In 1960 I moved to Tulsa and after a brief period with a band that made some pretty funny sounds, I joined the Ernie Fields Orchestra. Ernie's band had existed since the early 1930s, flirted with success briefly in the 1940s, and even won the Pittsburgh Courier poll in 1947 over the Ellington and Basie bands. (The Courier was then the most widely circulated African-American newspaper in the country.) By the late 1950s the band had shrunk to eight pieces and a remarkable singer, Ann Walls. In 1959 a former member of the band, René Hall, arranged a swing era tune, In The Mood, recorded it with Hollywood studio musicians, and released it under Ernie's name. The record became a hit and revitalized the band, if only briefly.

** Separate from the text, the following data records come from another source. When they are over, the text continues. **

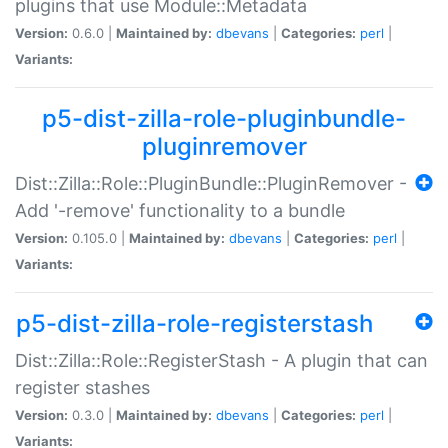
plugins that use Module::Metadata
Version:
0.6.0 |
Maintained by:
dbevans
|
Categories:
perl
|
Variants:
p5-dist-zilla-role-pluginbundle-
pluginremover
Dist::Zilla::Role::PluginBundle::PluginRemover -
Add '-remove' functionality to a bundle
Version:
0.105.0 |
Maintained by:
dbevans
|
Categories:
perl
|
Variants:
p5-dist-zilla-role-registerstash
Dist::Zilla::Role::RegisterStash - A plugin that can
register stashes
Version:
0.3.0 |
Maintained by:
dbevans
|
Categories:
perl
|
Variants:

A lot of great musicians had worked for Ernie over the years, including Yusef Lateef, Teddy Edwards, Booker Ervin, Hal Singer, Paul Quinichette, Benny Powell, Earl Bostic, even King Kolax, whose name appears in the biographies of both Charlie Parker and John Coltrane. And there were great musicians in 1960, but only one, Billy Davenport, who later worked with Otis Rush and Paul Butterfield, whose name would be recognized today. Although I learned a lot about music during the time I spent with the band, the real education was in traveling throughout the midwest and southwest in segregated America. Six years after the Supreme Court ordered integration, there were still white only signs and towns where we were denied accommodations. I've written about that in the On The Road At 18 section of this web site.